New York NY to Portland OR
O'Hare Airport
Distance | (miles) |
---|---|
Day | - |
Total | - |
Speed | (mph) |
Average | - |
Maximum | - |
Expenses | ($ US) |
Lodging | - |
Cash | 200.00 |
Woke up at 5:00 AM. Went to the ATM to replenish the cash. Hopped the M104 bus to 110th and Broadway. Went to the papaya place in my old neighborhood. Managed to buy and eat two egg and cheese with a papaya before the M60 showed up. Got to the airport, again with plenty of time. Checked in and got on the plane without a hitch. Out on to the runway when suddenly the engines power down. On comes the Captain. "We'll be sitting on the ground for awhile. Bad weather in Chicago. They're not OK'ing any planes for takeoff until they clear out the backlog." Awhile turned out to be two hours, which meant missing another connection and having to think about rescheduling. I was able to land a new flight to Portland, but only after an hour of waiting.
Some guy came up to me asking for directions to the CTA (subway). The way he asked lead me to believe he was a con man. Nearly every time I've been to O'Hare I meet guys like this. Right behind him there was a sign saying this way to ground transportation.
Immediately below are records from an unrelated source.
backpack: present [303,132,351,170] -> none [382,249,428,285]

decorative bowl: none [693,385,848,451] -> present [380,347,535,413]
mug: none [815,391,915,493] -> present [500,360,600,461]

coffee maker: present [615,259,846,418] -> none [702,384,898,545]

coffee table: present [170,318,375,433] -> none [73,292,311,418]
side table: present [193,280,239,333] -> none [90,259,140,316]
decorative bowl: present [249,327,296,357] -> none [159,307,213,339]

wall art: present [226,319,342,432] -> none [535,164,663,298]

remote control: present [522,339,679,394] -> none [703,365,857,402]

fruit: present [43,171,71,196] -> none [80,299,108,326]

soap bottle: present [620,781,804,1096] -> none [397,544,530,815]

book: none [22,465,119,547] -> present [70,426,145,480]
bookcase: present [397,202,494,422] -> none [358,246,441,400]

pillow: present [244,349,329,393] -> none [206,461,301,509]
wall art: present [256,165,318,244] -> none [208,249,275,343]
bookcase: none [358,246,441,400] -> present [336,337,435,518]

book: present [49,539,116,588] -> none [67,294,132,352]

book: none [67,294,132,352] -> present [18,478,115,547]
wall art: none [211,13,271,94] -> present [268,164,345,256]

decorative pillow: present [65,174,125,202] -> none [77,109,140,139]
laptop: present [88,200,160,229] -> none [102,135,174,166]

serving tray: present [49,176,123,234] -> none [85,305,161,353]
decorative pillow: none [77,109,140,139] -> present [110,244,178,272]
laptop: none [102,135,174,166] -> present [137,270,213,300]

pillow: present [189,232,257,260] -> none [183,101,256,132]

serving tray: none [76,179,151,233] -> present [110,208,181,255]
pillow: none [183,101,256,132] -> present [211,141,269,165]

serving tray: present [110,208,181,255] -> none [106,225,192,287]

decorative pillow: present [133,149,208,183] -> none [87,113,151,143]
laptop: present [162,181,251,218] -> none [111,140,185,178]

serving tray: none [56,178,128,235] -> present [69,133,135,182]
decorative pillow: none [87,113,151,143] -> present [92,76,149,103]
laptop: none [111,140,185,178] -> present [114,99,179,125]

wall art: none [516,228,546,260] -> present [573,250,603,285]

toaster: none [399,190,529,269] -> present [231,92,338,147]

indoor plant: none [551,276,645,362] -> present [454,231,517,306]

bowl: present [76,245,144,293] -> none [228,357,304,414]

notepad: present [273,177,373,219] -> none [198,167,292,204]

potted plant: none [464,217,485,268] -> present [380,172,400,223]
Meanwhile back at the gate, more bad news. The flight would be late by an hour. Could this get any worse? I need a bite to eat. There's a Gino's East pan pizza place behind a sign. "Low prices have landed. Now lower food prices at O'Hare Airport." Personal pan pizza with pepperoni: $4.25. It tastes like crap. If the Superior Street restaurant serves pizza like this then Gino's has really lost it.
So the third late plane of the trip shows up. Not enough time to service it so it's a mess inside. Crumbs on the seat and some moist wad of crud wrapped in newspaper stuffed in the seat pocket. The Captain comes on the PA "Normally we'd charge you $5 to watch our bad in-flight movie, but since we're running a little late you get to see it for free." Of course that's not exactly what he said, but that's what he meant. The Man in the Iron Mask. Not bad for a plane. The meal was very bad though, even for a plane. Afterwards, the guy across the aisle spills a Diet Coke on me getting up to go to the bathroom. The final indignity came when the passenger behind me opened to overhead door and a blanket fell on my head.
Twenty hours and ten out of twelve magazines later I reach Portland. You can never bring too much reading material on a plane trip. Once I finished the second half of a book while trapped on the taxiway. Phil and Rod are there. I made it. The both of them are pretty much as I remember them, but without the Peace Corps facial hairs.
Phil and Sharon's apartment is a kid-induced disaster area with toys everywhere. Rod brought his oldest boy Steven with him. Unpacked and configured the laptop Jessi sent. It's heavier than I thought it would be. Struggled to get the thing to connect to the Columbia UNIX system. Couldn't get it to work until we read the directions.